Danielle Gelfand reflects on the ways in which her father’s suicide, a few days before Yom Kippur, has continued to cast a shadow on her and her mother’s lives. In a moving NYT piece, “Years of Atonement,” she talks about the family’s struggle with her father’s depression and eventual suicide, and how this holiday can, perhaps, provide some healing, and signal hope. After so many years of holding my breath through the months of September and October, she writes, I was also ready. The High Holy Days, after all, celebrate forgiveness, which, like everything else, starts with the self.
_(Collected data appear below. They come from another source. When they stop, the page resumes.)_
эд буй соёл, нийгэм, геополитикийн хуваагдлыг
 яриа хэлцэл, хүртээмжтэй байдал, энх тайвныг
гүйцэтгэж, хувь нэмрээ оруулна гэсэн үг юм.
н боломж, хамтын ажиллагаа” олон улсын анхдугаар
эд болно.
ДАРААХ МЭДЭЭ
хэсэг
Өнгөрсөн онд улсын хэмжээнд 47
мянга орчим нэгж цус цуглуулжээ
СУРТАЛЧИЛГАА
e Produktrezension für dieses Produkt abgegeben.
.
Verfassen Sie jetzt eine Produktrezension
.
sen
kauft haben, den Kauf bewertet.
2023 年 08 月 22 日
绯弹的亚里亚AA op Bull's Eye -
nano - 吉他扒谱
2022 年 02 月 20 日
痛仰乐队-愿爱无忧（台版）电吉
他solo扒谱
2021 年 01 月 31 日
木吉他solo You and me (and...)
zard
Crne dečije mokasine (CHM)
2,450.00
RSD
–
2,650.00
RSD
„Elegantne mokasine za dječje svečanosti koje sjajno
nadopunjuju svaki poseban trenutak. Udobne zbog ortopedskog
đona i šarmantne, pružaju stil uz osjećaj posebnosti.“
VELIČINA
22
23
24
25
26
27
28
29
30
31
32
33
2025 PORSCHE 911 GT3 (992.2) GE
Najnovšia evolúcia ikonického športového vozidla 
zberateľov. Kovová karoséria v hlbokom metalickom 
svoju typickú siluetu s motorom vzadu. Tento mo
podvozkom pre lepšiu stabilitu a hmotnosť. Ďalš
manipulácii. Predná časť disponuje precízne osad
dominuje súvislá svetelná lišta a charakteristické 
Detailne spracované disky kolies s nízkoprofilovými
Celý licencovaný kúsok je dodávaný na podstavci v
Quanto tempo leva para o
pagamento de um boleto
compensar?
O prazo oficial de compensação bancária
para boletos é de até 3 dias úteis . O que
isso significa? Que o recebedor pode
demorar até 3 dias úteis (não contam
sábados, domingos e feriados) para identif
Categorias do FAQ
Bibleraps, a young group of rappers/educators have come out with a video on Jonah, another text traditionally read on Yom Kippur. True to form, they have added a sourcesheet for their listeners/students.
Jonah “Mr. Got a Pair of Eyes”
Lastly, of course, Leonard Cohen’s classic Who by Fire that makes extensive use of the day’s liturgy. We will be singing this song at the beginning of Yizkor, the service commemorating our departed loved ones.
This is based on the haunting U’Netaneh Tokef Kedushat Hayom–Let Us Tell How Utterly Holy This Day Is, a central part of the liturgies of both Rosh Hashanah and Yom Kippur (you can find more information about the prayer here). Ascribed to the otherwise unknown Rabbi Amnon of Mainz who composed this prayer under the threat of forced conversion, the prayer has been found in Or Zarua, a thirteenth century prayer-book and, I think, in the Cairo Genizah as well. It vividly describes that on this day, humanity is judged and our fate for the next year is sealed. Yet, there is always hope: But repentance, prayer and righteousness avert the severe decree.
In Columbia, SC, Yom Kippur begins at 6:43 p.m.